Problems to solve.
(a) Rewrite everything from "As a consultant, I" down to "of the tool." in the CA UIM review, replacing "consultant" with "contractor".
(b) List the industries that the CA UIM review gives for the customers the reviewer supports.

Selected excerpt.
• • • •
CA UIM At a Glance
Updated August 01, 2018

CA UIM At a Glance

Reba Gaines | TrustRadius Reviewer
Score 10 out of 10
Vetted Review

Overall Satisfaction with CA Unified Infrastructure Management

As a consultant, I use CA UIM in my lab to not only monitor my own infrastructure, but to build/test tests cases, standard operating procedures, and custom configurations for customers that I support. I also build service catalogs and governance kits to help customers know what they are monitoring and what will generate alerts within their implementation of the tool.

Customers I support come from a range of industries: Banking, Entertainment, Government, Healthcare, and MSPs.
  • Server performance can be done exceptionally well with UIM. It monitors various OS flavors: POSIX (Aix, HPUX, Linux, Solaris, zLinux), and Windows.
  • With just a handful of probe s(CDM, NTevl, NTservices, NTperf, processes, logmon) your dashboards can be populated within minutes after installation of the product and discovering servers. One particular feature I like is MCS which allows you to perform template based monitoring which allows for implementing standards and including exceptions.
  • The SNMP collector monitors anything that is SNMP capable. With the ability to build a template out of templates here as well, you can standardize monitoring by device, vendor, or model regardless of device type: routers, switches, storage, load balancers, etc.
  • The UMP is the presentation layer. Without OOTB dashboards, you see quickly how your environment is performing. And with true multi-tenancy, you can separate data by customer.
  • True HTML views without dependency on Shockwave. Shockwave tends to crash which causes the user to have to reload the screen. Doesn't happen often but can be annoying.
• • • •
Information shown.
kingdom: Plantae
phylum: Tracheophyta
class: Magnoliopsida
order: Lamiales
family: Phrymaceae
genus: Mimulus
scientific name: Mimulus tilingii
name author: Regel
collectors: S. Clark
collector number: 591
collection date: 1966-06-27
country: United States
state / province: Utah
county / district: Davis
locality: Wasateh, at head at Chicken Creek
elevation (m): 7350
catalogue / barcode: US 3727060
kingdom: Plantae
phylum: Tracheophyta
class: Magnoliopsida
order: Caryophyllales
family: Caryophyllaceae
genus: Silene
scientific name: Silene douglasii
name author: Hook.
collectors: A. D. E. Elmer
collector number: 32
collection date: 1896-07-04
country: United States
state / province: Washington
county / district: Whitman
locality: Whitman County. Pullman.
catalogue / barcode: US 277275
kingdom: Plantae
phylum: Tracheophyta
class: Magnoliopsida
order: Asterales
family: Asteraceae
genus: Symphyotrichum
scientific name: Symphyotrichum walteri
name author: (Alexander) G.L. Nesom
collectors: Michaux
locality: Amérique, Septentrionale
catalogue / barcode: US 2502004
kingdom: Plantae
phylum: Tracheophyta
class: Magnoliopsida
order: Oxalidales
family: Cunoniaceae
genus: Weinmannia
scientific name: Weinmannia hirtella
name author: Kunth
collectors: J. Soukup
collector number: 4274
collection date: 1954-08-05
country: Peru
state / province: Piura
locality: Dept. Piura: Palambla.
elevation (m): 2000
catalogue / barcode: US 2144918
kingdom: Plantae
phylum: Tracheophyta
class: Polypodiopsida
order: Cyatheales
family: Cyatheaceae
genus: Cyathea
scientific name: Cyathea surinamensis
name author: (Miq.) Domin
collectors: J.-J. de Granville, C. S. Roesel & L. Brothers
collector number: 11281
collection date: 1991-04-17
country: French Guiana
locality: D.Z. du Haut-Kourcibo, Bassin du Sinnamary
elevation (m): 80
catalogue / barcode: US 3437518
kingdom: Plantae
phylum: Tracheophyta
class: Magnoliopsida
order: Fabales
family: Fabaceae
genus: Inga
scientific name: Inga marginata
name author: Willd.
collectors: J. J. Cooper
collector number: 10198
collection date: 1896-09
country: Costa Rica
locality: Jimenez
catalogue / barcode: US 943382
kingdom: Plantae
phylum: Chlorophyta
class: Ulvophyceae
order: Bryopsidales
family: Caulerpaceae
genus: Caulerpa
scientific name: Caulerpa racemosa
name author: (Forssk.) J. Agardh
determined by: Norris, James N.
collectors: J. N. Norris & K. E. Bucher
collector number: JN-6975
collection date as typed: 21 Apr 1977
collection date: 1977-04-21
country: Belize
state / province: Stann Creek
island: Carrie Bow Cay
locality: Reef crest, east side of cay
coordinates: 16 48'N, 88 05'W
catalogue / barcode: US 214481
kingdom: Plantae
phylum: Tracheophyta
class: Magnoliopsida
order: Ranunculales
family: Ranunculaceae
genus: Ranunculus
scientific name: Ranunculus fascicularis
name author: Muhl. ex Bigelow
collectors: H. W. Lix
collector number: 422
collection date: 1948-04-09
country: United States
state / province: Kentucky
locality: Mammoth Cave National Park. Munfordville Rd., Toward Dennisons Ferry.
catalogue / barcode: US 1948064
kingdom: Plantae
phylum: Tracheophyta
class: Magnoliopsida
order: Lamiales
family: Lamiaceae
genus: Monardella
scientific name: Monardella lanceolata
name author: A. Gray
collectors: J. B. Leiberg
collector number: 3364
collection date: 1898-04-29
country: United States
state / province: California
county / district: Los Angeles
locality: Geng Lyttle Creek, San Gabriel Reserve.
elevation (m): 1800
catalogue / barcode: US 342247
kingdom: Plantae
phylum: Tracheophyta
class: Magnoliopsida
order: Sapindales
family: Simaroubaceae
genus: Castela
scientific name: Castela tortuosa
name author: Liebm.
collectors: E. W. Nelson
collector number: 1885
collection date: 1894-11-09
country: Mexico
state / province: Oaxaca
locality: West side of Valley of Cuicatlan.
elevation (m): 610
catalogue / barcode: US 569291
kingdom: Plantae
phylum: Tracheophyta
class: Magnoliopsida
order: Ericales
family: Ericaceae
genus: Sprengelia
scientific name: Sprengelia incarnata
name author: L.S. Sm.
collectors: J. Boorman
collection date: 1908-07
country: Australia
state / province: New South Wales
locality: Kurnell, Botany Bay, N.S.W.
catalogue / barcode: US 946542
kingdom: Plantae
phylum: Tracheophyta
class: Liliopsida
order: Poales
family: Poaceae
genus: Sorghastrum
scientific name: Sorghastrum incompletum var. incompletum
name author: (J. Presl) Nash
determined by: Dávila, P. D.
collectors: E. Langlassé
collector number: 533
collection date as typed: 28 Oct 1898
• • • •
Problem solutions.
(a)
As a contractor, I use CA UIM in my lab to not only monitor my own infrastructure, but to build/test tests cases, standard operating procedures, and custom configurations for customers that I support. I also build service catalogs and governance kits to help customers know what they are monitoring and what will generate alerts within their implementation of the tool.

(b) Banking, Entertainment, Government, Healthcare, MSPs